Trump's Presidential Power might Pose Significant Challenges to Media Credibility
Donald Trump’s return to power is a pivot point for the American media - in ways big, small and to be resolved. His defeat of Kamala Harris is unpredictable, raising questions about the media’s credibility, dominance, and people’s support. Some of the questions might not get answered for years.
But journalists are arguing with each other: What does this "red wave” election say about the information environment in the United States?
In the hours after Trump won reelection Tuesday, some of his loyalists stated that his victory is a complete renouncement of the news media. For a time on Wednesday morning, The Federalist’s lead headline was not about Trump, it was about the “corporate media industrial complex” being “2024’s biggest loser”.
Legacy media “ is officially dead”, Matt Walsh wrote on X overnight.” Their ability to set the narrative has been destroyed. Trump declared war on the media in 2016. Tonight he vanquished them completely. They will never be relevant again”.
Those wishful thoughts on Walsh’s part-Tuesday’s marathon election coverage was a testament to the media's significance but the pitch is that many Trump voters share his wish. They believe the national news media plays a huge part of what bothers America. Not only do they distrust what they read, they often don’t read it in the first place. Can we expect any changes that could happen?
A quote in a recent New York magazine column conveyed the question. The quote, from an unidentified TV executive, was posted on social media Wednesday morning. “If half the country has decided that Trump is qualified to be president, that means they’re not reading any of his media, and we’ve lost this audience completely,” the executive said. ”A Trump victory means the mainstream media is dead in its current form.
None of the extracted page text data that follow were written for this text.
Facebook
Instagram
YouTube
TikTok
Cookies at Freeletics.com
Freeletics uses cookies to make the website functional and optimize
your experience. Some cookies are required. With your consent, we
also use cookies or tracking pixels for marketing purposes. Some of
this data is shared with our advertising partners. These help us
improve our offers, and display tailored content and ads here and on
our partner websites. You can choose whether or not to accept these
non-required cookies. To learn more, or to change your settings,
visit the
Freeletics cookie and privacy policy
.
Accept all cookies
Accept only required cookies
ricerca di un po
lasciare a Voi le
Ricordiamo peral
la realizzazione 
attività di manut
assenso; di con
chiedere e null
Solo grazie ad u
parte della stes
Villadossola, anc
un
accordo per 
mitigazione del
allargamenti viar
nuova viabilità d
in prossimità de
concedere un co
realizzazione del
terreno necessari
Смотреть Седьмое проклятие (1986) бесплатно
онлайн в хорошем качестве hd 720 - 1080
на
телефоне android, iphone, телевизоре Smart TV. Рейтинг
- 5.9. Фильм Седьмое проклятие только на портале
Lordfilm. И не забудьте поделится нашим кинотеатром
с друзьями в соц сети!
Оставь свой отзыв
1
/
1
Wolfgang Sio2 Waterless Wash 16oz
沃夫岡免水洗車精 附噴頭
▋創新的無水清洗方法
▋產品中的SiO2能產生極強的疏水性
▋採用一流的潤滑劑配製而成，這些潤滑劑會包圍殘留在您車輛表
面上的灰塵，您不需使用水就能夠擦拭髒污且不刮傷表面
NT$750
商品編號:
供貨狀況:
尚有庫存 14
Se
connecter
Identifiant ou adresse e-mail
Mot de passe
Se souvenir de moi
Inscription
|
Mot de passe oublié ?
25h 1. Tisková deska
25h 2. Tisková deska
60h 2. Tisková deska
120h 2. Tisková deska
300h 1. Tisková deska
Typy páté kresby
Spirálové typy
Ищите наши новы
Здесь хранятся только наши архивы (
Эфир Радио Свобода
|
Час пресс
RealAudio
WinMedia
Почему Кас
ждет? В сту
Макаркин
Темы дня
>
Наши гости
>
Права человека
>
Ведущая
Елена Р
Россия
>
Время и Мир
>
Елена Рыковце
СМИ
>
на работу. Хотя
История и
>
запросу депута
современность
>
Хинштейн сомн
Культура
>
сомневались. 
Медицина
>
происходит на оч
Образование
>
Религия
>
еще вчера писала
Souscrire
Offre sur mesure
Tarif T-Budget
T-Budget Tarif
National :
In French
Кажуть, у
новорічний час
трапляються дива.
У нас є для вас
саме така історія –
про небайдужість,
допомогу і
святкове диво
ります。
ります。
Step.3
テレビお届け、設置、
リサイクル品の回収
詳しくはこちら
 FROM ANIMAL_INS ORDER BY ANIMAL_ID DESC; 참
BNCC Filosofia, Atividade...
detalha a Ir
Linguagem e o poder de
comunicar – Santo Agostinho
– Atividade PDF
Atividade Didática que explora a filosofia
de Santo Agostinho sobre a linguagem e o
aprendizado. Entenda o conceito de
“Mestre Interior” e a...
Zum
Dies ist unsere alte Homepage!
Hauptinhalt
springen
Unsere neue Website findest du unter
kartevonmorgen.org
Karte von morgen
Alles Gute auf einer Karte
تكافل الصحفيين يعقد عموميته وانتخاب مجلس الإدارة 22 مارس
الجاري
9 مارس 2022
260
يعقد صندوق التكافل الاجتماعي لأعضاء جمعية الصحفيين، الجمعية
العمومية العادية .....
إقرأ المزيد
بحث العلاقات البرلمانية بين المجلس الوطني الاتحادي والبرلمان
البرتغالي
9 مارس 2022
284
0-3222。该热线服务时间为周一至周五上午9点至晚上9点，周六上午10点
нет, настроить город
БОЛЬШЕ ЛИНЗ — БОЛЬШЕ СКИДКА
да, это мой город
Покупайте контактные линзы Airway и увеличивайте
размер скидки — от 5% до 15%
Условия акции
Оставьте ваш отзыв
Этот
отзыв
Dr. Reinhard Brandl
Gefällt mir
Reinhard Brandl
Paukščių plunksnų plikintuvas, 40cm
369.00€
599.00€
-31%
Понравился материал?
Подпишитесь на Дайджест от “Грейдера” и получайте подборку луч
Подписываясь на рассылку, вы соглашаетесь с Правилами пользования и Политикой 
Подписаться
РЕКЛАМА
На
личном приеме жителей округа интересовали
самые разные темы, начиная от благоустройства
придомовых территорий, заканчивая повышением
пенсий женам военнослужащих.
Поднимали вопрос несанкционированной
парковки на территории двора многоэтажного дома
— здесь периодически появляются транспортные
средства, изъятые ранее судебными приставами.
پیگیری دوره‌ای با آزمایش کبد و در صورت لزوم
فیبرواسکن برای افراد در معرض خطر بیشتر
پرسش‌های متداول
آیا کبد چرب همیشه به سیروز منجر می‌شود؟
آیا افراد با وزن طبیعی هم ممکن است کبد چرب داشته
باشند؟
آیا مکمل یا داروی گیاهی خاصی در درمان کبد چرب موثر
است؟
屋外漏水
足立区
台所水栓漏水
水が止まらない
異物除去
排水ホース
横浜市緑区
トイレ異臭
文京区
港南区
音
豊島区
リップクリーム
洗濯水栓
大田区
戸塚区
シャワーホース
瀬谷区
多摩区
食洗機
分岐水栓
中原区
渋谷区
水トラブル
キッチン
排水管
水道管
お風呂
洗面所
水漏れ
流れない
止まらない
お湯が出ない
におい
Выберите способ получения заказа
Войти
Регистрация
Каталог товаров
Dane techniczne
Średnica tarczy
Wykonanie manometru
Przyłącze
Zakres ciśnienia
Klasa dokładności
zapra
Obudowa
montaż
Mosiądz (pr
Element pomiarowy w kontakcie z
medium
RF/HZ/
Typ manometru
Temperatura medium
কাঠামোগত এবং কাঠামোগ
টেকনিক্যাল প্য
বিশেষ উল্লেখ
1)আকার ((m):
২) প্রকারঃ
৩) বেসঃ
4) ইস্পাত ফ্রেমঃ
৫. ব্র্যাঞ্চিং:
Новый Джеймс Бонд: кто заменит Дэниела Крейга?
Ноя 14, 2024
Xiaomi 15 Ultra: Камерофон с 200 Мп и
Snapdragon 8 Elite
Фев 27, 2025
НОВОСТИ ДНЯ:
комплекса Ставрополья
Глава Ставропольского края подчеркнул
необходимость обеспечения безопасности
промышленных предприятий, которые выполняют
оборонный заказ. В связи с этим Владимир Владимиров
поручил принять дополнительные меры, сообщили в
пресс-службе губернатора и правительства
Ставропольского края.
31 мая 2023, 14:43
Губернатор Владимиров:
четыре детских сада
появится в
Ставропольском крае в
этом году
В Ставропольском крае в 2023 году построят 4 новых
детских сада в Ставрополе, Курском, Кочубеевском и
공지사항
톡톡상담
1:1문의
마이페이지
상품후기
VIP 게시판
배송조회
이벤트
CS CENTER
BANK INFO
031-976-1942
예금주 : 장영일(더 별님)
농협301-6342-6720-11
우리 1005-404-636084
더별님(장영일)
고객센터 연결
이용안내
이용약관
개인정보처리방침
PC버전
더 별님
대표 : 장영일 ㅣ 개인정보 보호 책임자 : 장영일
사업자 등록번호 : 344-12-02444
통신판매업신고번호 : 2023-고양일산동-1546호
And the question is what does it look like after”.
“Dead” is gross hyperbole, of course, but the comment reflected real concerns that many members of the media have. A severe trust deficit exists between the Trump base and big institutional media outlets. In a text message, a Trump campaign aide suggested that the press should show more humility.
That raises other questions: Do major networks and publications have enough columnists and commentators who reflect the Trump majority’s views?
“Maybe we have a point,” the aide remarked. “Maybe ‘misinformation’ is a lazy word that was never applied to press coverage of Biden’s health or the border. Maybe ‘offensive’ things aren’t offensive to most.”
The mainstream media “has held less clout every four years,” Semafor’s Dave Weigel wrote Wednesday morning. “On Harris-friendly cable news, ex-Republicans broadcast their horror at who Trump was and what he’d done; in the new social media and podcasts favored by Republicans, all of that was whining disconnected from what voters really cared about.”
CNN political commentator Scott Jennings hit that opinion hard during the 3 a.m hour of CNN’s election coverage. He said Trump‘s win was “something of an indictment of the political information complex.”
“We have been sitting around for the last couple weeks and the story that was portrayed was not true,” Jennings said. “We were told Puerto Rico was going to change the election. Liz Cheney, Nikki Haley voters, women lying to their husbands. Before that it was Tim Walz and the camo hats. Night after night after night we were told all these things and gimmicks were going to somehow push Harris over the line. And we were just ignoring the fundamentals. Inflation; people feeling like they are barely able to tread water at best; those were the fundamentals of the election.”
Jennings added: “I think for all of us who cover elections and talk about elections and do this on a day-to-day basis, we have to figure out how to understand talk to and listen to the half of the country that rose up tonight and said, ‘We have had enough.’”
Liberal commentator Ashley Allison responded: “I think we have to listen to everybody, actually.” She said, “the people who voted for Kamala Harris are struggling too. They are feeling ignored too. A Republican’s pain is no greater or less than a Democrat’s pain.”